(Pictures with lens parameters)
Start of Block

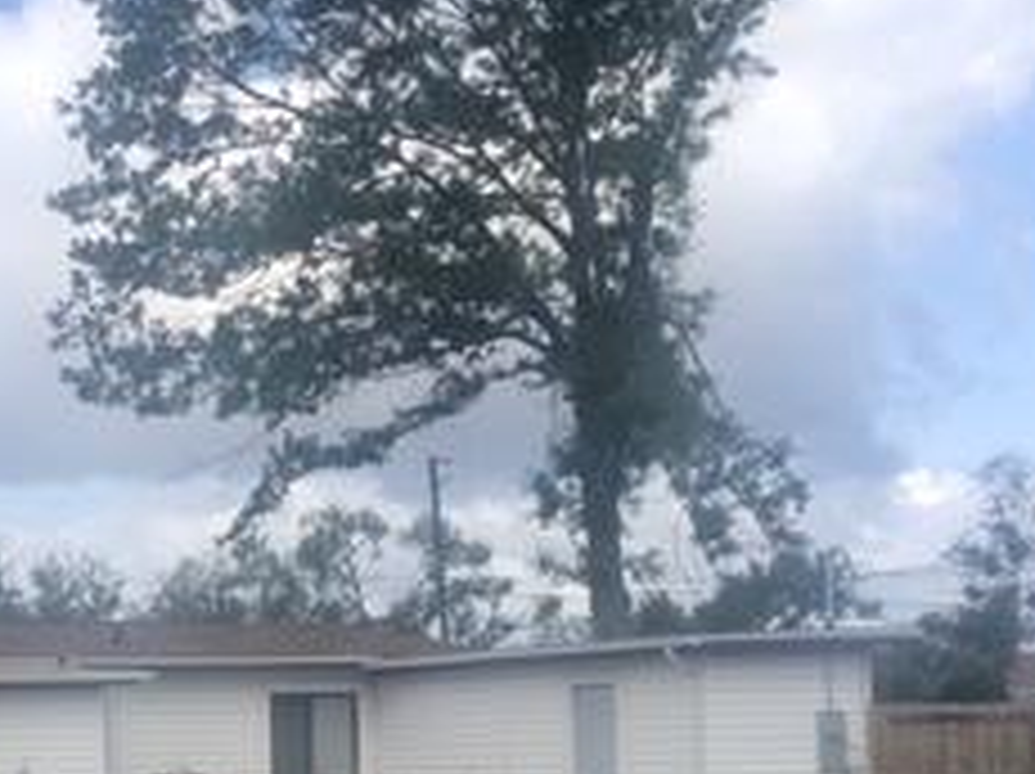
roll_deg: +2.3
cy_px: 828
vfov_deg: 18.2
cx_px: 94
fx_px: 2330
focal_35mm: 78
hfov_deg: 24.3
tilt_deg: -0.2
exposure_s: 1/1656
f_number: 1.8
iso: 20
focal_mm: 3.99
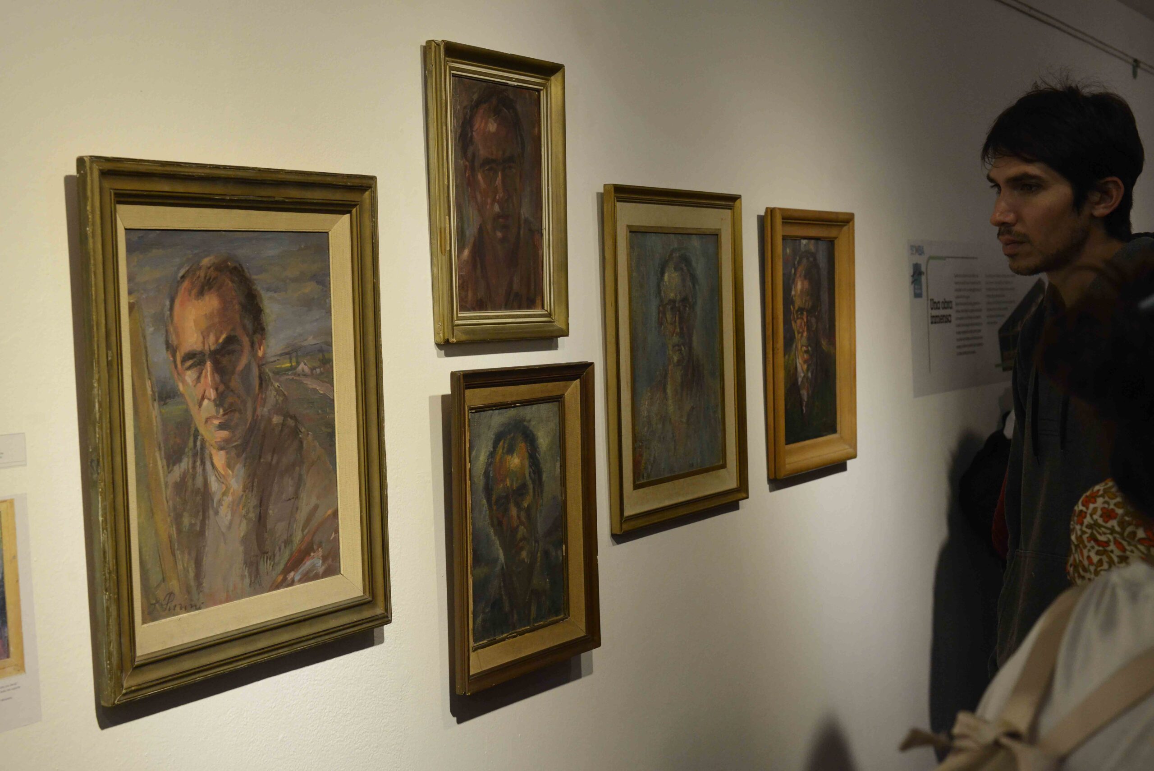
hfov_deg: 39.6
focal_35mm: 50
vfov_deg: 27.0
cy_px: 386
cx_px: 577
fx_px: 1603
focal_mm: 50
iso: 3200
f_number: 8
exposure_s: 1/125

End of Block

HOW TO COMPLETE THIS TASK:
Line by line, restate the data above exactly as it stands, minus the pictures.

YOUR SOLUTION:
roll_deg: +2.3
cy_px: 828
vfov_deg: 18.2
cx_px: 94
fx_px: 2330
focal_35mm: 78
hfov_deg: 24.3
tilt_deg: -0.2
exposure_s: 1/1656
f_number: 1.8
iso: 20
focal_mm: 3.99
hfov_deg: 39.6
focal_35mm: 50
vfov_deg: 27.0
cy_px: 386
cx_px: 577
fx_px: 1603
focal_mm: 50
iso: 3200
f_number: 8
exposure_s: 1/125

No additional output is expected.